What you have to do:
Answer these from the article on Michael Morris below:
1. What was the population of the Dallas-Fort Worth metropolitan area in 1990?
2. How many miles of light rail do the region's three major transit systems include?
3. Who described Morris as "the Tom Landry of regional transportation"?

Passage shown:
____

Legacy Awards
ENR Texas & Louisiana Legacy Award Winner Michael Morris has Championed North Texas Transportation

Michael Morris speaks at the 2017 ribbon cutting for the $1.4B 35Express project that improved 26 miles of I-35E between Dallas and Denton.
Over the past four decades, North Texas has enjoyed a degree of growth that few regions in the country can match. The Dallas-Fort Worth metropolitan area boasted 3.2 million residents in 1990. That total has almost doubled to 6.7 million today, and the wider 12-county region now holds approximately 8.6 million.
As transportation director for the North Central Texas Council of Governments (NCTCOG), Michael Morris has been at the center of the effort to keep this widely spread, fast-growing area connected.
Today, the region boasts almost 50,000 miles of roadway that support more than 238 million miles traveled daily. There are three major transit systems that include 93 miles of light rail and more than 100 miles of commuter rail.
His success in helping to bring this about once prompted State Sen. Royce West of Dallas to describe him as “the Tom Landry of regional transportation,” a nod to the legendary coach of the Dallas Cowboys.
Morris’ mantra for meeting that challenge is simple: “Stay focused on your outcomes. Try to build partnerships. Continue to have communication and bring data to the table.”
The $2.7B expansion of I-635 in North Dallas was delivered using a PPP-financed managed lane model.
Photo courtesy LBJ Express
Highways and Heartaches
Last December, Morris announced he would step down as NCTCOG Transportation Director and transition to an advisory role with the organization. A timeline for the change has not been set.

____

Data listing:
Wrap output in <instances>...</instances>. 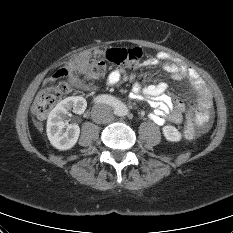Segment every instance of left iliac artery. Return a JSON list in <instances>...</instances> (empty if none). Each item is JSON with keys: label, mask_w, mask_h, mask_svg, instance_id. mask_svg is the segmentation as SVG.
<instances>
[{"label": "left iliac artery", "mask_w": 233, "mask_h": 233, "mask_svg": "<svg viewBox=\"0 0 233 233\" xmlns=\"http://www.w3.org/2000/svg\"><path fill=\"white\" fill-rule=\"evenodd\" d=\"M114 113L117 115H123L125 113L124 108L122 107V104L118 101L117 106L115 107Z\"/></svg>", "instance_id": "obj_1"}]
</instances>
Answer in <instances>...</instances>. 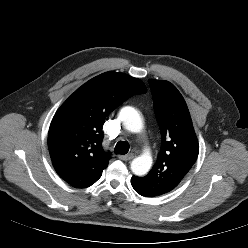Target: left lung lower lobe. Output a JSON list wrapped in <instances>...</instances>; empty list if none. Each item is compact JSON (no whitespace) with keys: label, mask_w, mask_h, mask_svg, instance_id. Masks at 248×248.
Instances as JSON below:
<instances>
[{"label":"left lung lower lobe","mask_w":248,"mask_h":248,"mask_svg":"<svg viewBox=\"0 0 248 248\" xmlns=\"http://www.w3.org/2000/svg\"><path fill=\"white\" fill-rule=\"evenodd\" d=\"M131 184H132V187L134 188V190L138 193V194H140V195H142V196H145V197H154V195H152L151 193H149L147 190H145L143 187H141V186H139V185H136V184H134V183H132L131 182Z\"/></svg>","instance_id":"obj_1"}]
</instances>
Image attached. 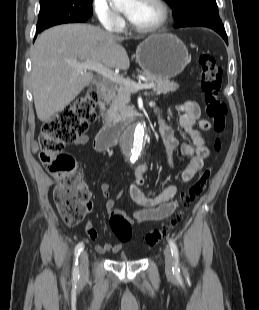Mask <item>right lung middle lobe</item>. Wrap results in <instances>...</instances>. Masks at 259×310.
I'll return each mask as SVG.
<instances>
[{"mask_svg": "<svg viewBox=\"0 0 259 310\" xmlns=\"http://www.w3.org/2000/svg\"><path fill=\"white\" fill-rule=\"evenodd\" d=\"M93 0H40L36 31L55 23L85 22L92 15Z\"/></svg>", "mask_w": 259, "mask_h": 310, "instance_id": "right-lung-middle-lobe-1", "label": "right lung middle lobe"}]
</instances>
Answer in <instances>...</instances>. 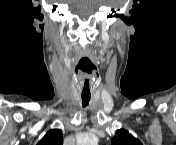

____

Task solution:
1. 3.2 million residents.
2. 93 miles.
3. State Sen. Royce West of Dallas.